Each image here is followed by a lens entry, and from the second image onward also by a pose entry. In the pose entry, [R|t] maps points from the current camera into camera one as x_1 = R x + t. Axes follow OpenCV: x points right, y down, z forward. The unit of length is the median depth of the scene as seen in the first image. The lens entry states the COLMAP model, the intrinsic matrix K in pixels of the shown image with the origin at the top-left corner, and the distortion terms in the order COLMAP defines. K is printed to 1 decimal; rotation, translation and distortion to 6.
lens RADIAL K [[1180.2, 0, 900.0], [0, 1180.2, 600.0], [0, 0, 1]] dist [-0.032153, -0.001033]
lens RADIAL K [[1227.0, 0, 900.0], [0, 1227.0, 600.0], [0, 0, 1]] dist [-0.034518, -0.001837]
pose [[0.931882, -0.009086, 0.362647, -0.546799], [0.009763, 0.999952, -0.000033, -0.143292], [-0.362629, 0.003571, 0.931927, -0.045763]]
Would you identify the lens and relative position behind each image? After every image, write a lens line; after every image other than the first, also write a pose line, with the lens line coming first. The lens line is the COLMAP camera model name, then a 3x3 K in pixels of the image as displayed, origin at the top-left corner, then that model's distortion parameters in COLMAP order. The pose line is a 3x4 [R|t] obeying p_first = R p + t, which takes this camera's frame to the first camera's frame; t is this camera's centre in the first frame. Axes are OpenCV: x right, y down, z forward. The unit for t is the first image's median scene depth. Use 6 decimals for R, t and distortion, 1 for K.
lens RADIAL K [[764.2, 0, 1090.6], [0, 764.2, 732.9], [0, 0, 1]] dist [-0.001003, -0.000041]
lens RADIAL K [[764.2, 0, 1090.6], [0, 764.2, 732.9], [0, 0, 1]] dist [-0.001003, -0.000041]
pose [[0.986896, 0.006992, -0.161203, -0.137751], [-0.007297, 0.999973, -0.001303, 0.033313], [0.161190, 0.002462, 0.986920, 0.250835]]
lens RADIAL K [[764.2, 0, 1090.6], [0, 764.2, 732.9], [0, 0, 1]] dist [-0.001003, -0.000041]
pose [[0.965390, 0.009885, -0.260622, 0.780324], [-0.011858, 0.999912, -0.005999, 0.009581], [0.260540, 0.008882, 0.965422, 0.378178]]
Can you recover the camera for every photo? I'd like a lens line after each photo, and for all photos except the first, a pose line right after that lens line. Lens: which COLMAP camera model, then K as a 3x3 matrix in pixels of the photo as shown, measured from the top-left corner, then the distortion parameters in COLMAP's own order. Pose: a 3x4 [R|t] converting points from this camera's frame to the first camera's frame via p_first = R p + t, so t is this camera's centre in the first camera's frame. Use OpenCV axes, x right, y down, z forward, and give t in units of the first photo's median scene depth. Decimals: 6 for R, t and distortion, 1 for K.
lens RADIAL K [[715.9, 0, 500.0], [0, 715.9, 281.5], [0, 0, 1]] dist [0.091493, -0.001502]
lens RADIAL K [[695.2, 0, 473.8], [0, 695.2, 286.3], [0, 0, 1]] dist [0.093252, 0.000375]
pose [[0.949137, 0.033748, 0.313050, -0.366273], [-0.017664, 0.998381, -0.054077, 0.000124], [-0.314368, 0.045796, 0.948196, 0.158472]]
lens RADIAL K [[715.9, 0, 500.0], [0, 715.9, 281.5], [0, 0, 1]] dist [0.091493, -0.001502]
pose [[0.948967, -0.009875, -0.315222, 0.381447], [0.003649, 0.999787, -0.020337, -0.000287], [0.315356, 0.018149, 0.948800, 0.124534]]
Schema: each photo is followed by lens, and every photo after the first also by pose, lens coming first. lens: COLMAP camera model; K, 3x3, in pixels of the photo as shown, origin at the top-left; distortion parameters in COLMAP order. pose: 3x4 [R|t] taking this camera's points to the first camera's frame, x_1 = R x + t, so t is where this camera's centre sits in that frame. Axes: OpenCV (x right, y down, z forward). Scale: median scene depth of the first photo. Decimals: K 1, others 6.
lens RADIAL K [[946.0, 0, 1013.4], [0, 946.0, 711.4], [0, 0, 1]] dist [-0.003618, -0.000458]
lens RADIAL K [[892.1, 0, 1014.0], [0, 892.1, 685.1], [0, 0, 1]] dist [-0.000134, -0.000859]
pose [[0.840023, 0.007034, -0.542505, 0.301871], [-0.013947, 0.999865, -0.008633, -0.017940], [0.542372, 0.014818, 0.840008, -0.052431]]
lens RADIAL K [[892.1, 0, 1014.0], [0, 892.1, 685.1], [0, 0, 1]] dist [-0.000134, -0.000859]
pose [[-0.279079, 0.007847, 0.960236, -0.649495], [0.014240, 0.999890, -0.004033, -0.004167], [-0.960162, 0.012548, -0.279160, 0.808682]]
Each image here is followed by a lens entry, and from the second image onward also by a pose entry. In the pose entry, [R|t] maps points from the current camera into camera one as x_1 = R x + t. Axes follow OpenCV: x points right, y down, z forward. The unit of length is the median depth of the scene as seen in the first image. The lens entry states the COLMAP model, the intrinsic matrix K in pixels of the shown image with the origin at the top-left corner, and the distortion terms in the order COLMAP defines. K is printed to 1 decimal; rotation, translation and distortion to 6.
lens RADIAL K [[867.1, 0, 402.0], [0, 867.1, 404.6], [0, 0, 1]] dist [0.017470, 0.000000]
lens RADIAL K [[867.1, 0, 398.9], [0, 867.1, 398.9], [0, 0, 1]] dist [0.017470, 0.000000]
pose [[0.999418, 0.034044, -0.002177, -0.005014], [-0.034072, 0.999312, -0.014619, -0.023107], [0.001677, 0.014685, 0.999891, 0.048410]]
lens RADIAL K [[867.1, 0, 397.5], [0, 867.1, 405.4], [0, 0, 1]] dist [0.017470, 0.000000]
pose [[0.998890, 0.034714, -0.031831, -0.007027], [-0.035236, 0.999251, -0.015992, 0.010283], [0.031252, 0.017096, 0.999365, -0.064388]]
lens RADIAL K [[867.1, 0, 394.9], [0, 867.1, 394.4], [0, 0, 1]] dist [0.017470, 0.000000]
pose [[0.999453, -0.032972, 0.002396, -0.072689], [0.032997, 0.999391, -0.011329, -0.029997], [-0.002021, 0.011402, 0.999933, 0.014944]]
◇ ◇ ◇
**What the exercise asks**
Copy all of the entries above verbatim, line by line and in the same order.

**Response to this task**
Each image here is followed by a lens entry, and from the second image onward also by a pose entry. In the pose entry, [R|t] maps points from the current camera into camera one as x_1 = R x + t. Axes follow OpenCV: x points right, y down, z forward. The unit of length is the median depth of the scene as seen in the first image. The lens entry states the COLMAP model, the intrinsic matrix K in pixels of the shown image with the origin at the top-left corner, and the distortion terms in the order COLMAP defines. K is printed to 1 decimal; rotation, translation and distortion to 6.
lens RADIAL K [[1180.2, 0, 900.0], [0, 1180.2, 600.0], [0, 0, 1]] dist [-0.032153, -0.001033]
lens RADIAL K [[1227.0, 0, 900.0], [0, 1227.0, 600.0], [0, 0, 1]] dist [-0.034518, -0.001837]
pose [[0.931882, -0.009086, 0.362647, -0.546799], [0.009763, 0.999952, -0.000033, -0.143292], [-0.362629, 0.003571, 0.931927, -0.045763]]
Would you identify the lens and relative position behind each image? After every image, write a lens line; after every image other than the first, also write a pose line, with the lens line coming first. The lens line is the COLMAP camera model name, then a 3x3 K in pixels of the image as displayed, origin at the top-left corner, then that model's distortion parameters in COLMAP order. The pose line is a 3x4 [R|t] obeying p_first = R p + t, which takes this camera's frame to the first camera's frame; t is this camera's centre in the first frame. Axes are OpenCV: x right, y down, z forward. The unit for t is the first image's median scene depth. Use 6 decimals for R, t and distortion, 1 for K.
lens RADIAL K [[764.2, 0, 1090.6], [0, 764.2, 732.9], [0, 0, 1]] dist [-0.001003, -0.000041]
lens RADIAL K [[764.2, 0, 1090.6], [0, 764.2, 732.9], [0, 0, 1]] dist [-0.001003, -0.000041]
pose [[0.986896, 0.006992, -0.161203, -0.137751], [-0.007297, 0.999973, -0.001303, 0.033313], [0.161190, 0.002462, 0.986920, 0.250835]]
lens RADIAL K [[764.2, 0, 1090.6], [0, 764.2, 732.9], [0, 0, 1]] dist [-0.001003, -0.000041]
pose [[0.965390, 0.009885, -0.260622, 0.780324], [-0.011858, 0.999912, -0.005999, 0.009581], [0.260540, 0.008882, 0.965422, 0.378178]]
Can you recover the camera for every photo? I'd like a lens line after each photo, and for all photos except the first, a pose line right after that lens line. Lens: which COLMAP camera model, then K as a 3x3 matrix in pixels of the photo as shown, measured from the top-left corner, then the distortion parameters in COLMAP's own order. Pose: a 3x4 [R|t] converting points from this camera's frame to the first camera's frame via p_first = R p + t, so t is this camera's centre in the first camera's frame. Use OpenCV axes, x right, y down, z forward, and give t in units of the first photo's median scene depth. Decimals: 6 for R, t and distortion, 1 for K.
lens RADIAL K [[715.9, 0, 500.0], [0, 715.9, 281.5], [0, 0, 1]] dist [0.091493, -0.001502]
lens RADIAL K [[695.2, 0, 473.8], [0, 695.2, 286.3], [0, 0, 1]] dist [0.093252, 0.000375]
pose [[0.949137, 0.033748, 0.313050, -0.366273], [-0.017664, 0.998381, -0.054077, 0.000124], [-0.314368, 0.045796, 0.948196, 0.158472]]
lens RADIAL K [[715.9, 0, 500.0], [0, 715.9, 281.5], [0, 0, 1]] dist [0.091493, -0.001502]
pose [[0.948967, -0.009875, -0.315222, 0.381447], [0.003649, 0.999787, -0.020337, -0.000287], [0.315356, 0.018149, 0.948800, 0.124534]]
Schema: each photo is followed by lens, and every photo after the first also by pose, lens coming first. lens: COLMAP camera model; K, 3x3, in pixels of the photo as shown, origin at the top-left; distortion parameters in COLMAP order. pose: 3x4 [R|t] taking this camera's points to the first camera's frame, x_1 = R x + t, so t is where this camera's centre sits in that frame. Axes: OpenCV (x right, y down, z forward). Scale: median scene depth of the first photo. Decimals: K 1, others 6.
lens RADIAL K [[946.0, 0, 1013.4], [0, 946.0, 711.4], [0, 0, 1]] dist [-0.003618, -0.000458]
lens RADIAL K [[892.1, 0, 1014.0], [0, 892.1, 685.1], [0, 0, 1]] dist [-0.000134, -0.000859]
pose [[0.840023, 0.007034, -0.542505, 0.301871], [-0.013947, 0.999865, -0.008633, -0.017940], [0.542372, 0.014818, 0.840008, -0.052431]]
lens RADIAL K [[892.1, 0, 1014.0], [0, 892.1, 685.1], [0, 0, 1]] dist [-0.000134, -0.000859]
pose [[-0.279079, 0.007847, 0.960236, -0.649495], [0.014240, 0.999890, -0.004033, -0.004167], [-0.960162, 0.012548, -0.279160, 0.808682]]
Each image here is followed by a lens entry, and from the second image onward also by a pose entry. In the pose entry, [R|t] maps points from the current camera into camera one as x_1 = R x + t. Axes follow OpenCV: x points right, y down, z forward. The unit of length is the median depth of the scene as seen in the first image. The lens entry states the COLMAP model, the intrinsic matrix K in pixels of the shown image with the origin at the top-left corner, and the distortion terms in the order COLMAP defines. K is printed to 1 decimal; rotation, translation and distortion to 6.
lens RADIAL K [[867.1, 0, 402.0], [0, 867.1, 404.6], [0, 0, 1]] dist [0.017470, 0.000000]
lens RADIAL K [[867.1, 0, 398.9], [0, 867.1, 398.9], [0, 0, 1]] dist [0.017470, 0.000000]
pose [[0.999418, 0.034044, -0.002177, -0.005014], [-0.034072, 0.999312, -0.014619, -0.023107], [0.001677, 0.014685, 0.999891, 0.048410]]
lens RADIAL K [[867.1, 0, 397.5], [0, 867.1, 405.4], [0, 0, 1]] dist [0.017470, 0.000000]
pose [[0.998890, 0.034714, -0.031831, -0.007027], [-0.035236, 0.999251, -0.015992, 0.010283], [0.031252, 0.017096, 0.999365, -0.064388]]
lens RADIAL K [[867.1, 0, 394.9], [0, 867.1, 394.4], [0, 0, 1]] dist [0.017470, 0.000000]
pose [[0.999453, -0.032972, 0.002396, -0.072689], [0.032997, 0.999391, -0.011329, -0.029997], [-0.002021, 0.011402, 0.999933, 0.014944]]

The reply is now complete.